One day, when you return home from work, you stop to open your letterbox and realise you no longer receive any letters from your bank. And then you remember they asked you at your branch: Would you like to receive information by post or through our online banking platform?
Choosing to have your bank correspond with you online is a good decision. However, going paperless requires you to actively get involved: you must regularly access your bank’s website or check their app.
The bank also has to fulfil certain obligations to be able to replace the letters it used to send you with online correspondence. The customer’s signed acceptance is not enough.
The website through which the bank corresponds with you must allow you to store all the information you have been sent, so that you can access and copy it for an appropriate period of time, without being able to make any changes to the content.
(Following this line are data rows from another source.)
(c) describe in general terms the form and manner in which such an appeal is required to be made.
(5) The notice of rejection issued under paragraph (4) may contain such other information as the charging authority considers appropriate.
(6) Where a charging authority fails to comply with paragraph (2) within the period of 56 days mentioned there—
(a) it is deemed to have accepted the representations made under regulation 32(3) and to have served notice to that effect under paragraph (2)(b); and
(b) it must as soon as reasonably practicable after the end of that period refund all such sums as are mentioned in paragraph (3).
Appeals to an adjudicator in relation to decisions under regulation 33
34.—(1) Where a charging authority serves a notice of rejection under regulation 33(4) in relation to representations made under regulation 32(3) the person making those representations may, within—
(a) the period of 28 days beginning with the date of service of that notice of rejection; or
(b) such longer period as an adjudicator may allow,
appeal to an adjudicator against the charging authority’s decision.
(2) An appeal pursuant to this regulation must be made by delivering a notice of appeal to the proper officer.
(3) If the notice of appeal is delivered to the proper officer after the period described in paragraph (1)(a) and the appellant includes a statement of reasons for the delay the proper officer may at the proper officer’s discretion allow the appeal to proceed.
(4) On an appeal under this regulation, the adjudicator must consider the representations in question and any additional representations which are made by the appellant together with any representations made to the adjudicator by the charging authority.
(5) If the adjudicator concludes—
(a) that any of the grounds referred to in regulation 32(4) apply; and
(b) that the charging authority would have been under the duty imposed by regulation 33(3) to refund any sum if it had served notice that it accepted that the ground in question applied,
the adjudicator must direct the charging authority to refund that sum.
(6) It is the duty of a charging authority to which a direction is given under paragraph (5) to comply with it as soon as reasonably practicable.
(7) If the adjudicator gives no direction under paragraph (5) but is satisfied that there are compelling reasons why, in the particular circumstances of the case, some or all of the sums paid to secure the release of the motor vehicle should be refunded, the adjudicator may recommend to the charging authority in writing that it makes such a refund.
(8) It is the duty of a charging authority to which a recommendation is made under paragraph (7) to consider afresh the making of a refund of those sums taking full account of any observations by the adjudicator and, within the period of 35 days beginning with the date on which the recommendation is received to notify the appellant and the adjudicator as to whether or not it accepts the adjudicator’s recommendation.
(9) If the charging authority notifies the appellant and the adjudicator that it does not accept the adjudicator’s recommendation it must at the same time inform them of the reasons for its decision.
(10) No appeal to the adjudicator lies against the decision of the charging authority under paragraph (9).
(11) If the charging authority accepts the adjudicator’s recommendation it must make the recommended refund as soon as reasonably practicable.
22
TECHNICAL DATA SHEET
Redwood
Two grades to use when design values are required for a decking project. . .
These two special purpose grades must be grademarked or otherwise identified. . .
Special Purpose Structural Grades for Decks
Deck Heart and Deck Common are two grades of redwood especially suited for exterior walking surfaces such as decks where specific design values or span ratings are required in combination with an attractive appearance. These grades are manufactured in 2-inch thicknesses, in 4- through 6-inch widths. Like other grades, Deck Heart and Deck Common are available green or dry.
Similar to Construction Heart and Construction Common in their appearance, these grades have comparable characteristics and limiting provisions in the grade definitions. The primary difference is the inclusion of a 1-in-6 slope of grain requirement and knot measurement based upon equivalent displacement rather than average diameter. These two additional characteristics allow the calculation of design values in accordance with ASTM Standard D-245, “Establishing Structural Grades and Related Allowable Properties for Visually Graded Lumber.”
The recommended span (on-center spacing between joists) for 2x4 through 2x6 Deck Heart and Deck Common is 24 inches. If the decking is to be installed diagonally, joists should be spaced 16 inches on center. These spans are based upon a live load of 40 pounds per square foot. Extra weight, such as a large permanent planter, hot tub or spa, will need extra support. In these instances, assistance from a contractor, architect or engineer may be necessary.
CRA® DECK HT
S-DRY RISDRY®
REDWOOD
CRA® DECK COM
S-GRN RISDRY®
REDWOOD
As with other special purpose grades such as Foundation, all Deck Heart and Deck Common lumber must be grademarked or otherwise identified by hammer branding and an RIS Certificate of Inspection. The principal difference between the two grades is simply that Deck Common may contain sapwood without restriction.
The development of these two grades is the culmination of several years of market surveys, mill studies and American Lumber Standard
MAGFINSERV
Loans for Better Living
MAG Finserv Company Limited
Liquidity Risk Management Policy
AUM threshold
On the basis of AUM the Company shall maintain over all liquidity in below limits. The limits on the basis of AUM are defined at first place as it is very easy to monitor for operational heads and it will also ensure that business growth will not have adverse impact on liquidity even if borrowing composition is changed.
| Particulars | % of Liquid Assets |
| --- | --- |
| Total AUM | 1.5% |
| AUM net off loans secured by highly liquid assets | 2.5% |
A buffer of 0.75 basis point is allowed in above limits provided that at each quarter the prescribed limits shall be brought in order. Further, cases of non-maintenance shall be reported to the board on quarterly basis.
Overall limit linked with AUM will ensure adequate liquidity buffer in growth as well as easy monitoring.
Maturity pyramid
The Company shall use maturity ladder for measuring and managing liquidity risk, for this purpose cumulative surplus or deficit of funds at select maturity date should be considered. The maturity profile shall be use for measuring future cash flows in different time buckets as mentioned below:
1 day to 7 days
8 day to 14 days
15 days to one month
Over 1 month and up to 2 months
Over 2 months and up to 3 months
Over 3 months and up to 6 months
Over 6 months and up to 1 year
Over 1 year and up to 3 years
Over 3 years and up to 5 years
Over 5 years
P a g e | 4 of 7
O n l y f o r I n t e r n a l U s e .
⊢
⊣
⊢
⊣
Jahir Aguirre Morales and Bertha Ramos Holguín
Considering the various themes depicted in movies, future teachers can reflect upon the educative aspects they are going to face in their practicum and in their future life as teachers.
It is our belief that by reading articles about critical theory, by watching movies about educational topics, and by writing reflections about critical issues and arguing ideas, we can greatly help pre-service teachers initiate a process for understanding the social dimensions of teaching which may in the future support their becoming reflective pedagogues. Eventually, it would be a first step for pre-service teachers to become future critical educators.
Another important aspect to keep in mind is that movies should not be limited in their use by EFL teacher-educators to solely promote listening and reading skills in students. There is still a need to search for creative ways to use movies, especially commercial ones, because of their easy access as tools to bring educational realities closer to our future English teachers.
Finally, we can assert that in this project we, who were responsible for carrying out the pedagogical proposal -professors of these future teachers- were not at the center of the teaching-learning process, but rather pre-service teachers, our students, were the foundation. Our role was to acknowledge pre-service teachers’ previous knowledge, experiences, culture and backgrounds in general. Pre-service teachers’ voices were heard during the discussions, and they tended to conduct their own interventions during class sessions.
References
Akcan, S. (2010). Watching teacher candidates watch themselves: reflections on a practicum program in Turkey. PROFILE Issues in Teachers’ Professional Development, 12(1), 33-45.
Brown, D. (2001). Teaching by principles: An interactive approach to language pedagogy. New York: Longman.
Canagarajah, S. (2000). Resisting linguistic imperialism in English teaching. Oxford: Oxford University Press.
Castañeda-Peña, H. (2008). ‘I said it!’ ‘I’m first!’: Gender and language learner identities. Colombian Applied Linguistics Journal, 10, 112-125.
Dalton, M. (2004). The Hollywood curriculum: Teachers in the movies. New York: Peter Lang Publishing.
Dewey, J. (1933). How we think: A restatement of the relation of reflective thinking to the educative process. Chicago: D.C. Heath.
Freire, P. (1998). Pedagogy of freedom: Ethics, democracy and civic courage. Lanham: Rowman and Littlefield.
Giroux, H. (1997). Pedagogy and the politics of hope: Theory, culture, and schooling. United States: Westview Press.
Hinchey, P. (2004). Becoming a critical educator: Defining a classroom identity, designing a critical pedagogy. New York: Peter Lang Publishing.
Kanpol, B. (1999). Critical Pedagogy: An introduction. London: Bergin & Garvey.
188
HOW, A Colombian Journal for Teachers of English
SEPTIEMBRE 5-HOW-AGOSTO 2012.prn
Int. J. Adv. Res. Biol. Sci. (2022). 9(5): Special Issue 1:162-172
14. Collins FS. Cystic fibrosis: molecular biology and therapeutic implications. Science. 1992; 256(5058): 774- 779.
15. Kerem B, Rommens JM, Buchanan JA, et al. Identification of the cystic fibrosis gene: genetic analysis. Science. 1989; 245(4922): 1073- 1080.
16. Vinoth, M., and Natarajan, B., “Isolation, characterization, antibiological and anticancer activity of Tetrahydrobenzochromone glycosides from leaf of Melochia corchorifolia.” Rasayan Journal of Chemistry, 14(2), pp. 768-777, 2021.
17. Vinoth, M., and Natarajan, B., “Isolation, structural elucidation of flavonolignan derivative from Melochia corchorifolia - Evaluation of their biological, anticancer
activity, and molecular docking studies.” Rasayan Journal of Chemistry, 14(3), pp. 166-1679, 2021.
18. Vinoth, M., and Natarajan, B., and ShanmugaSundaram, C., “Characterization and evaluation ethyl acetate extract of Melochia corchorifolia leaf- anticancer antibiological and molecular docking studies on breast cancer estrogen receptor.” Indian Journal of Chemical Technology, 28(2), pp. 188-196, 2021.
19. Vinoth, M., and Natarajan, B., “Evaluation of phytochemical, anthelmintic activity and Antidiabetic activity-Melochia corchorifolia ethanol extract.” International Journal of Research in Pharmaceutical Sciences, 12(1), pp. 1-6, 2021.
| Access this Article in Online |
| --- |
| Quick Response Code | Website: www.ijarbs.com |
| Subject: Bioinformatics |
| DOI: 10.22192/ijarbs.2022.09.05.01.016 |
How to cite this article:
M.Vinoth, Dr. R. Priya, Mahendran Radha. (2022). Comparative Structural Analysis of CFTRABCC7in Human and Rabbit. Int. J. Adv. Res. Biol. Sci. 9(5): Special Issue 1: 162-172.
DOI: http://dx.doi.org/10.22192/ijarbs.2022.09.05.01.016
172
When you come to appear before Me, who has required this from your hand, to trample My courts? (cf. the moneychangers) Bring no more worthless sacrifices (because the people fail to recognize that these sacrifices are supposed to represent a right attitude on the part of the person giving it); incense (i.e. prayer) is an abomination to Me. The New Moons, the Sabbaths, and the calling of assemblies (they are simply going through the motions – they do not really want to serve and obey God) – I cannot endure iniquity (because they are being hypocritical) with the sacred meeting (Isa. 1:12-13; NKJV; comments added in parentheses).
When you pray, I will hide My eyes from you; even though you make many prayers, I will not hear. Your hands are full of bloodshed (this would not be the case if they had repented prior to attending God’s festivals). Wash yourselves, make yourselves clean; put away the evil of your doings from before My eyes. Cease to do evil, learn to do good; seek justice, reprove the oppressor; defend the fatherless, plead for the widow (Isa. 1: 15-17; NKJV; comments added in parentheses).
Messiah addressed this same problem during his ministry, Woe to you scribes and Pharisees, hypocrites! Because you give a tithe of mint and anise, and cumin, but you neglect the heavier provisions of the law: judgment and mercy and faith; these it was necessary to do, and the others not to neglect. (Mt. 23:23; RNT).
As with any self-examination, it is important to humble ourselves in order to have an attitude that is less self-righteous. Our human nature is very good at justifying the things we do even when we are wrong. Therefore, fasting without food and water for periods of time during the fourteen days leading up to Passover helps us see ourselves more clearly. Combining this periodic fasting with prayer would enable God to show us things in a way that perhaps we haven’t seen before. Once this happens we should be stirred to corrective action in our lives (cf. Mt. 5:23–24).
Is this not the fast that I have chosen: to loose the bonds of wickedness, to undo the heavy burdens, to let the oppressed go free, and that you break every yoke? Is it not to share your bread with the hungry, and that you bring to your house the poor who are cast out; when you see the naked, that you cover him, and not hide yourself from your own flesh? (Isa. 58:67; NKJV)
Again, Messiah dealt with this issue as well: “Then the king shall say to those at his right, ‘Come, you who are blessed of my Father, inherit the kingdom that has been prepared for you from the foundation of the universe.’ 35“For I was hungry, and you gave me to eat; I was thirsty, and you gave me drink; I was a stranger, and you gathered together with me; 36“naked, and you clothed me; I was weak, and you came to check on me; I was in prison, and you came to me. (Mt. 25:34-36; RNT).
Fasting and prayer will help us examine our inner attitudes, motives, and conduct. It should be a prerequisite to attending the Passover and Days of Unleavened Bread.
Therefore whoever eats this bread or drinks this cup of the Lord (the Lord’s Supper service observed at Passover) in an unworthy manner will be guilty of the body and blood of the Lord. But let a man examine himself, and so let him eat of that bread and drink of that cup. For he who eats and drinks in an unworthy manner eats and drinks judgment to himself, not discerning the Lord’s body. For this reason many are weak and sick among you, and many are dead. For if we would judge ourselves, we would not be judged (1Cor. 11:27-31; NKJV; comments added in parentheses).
Likewise, for correspondence that is not regular but contains important information — such as details of the contract, changes in its terms and conditions or even the response of the bank’s customer service to a complaint or claim — it is considered good banking practice for the bank to send you an email or SMS alerting you that this information is available.
If you are going to receive notifications online, remember:
- You must regularly check your inbox, as there may be messages regarding changes in contractual terms that have a deadline.
- If you want to continue receiving letters or wish to go back to paper correspondence, your bank may charge you for this service.
In any case, act responsibly and check your online mailbox regularly. There may be important information for you that you are not aware of.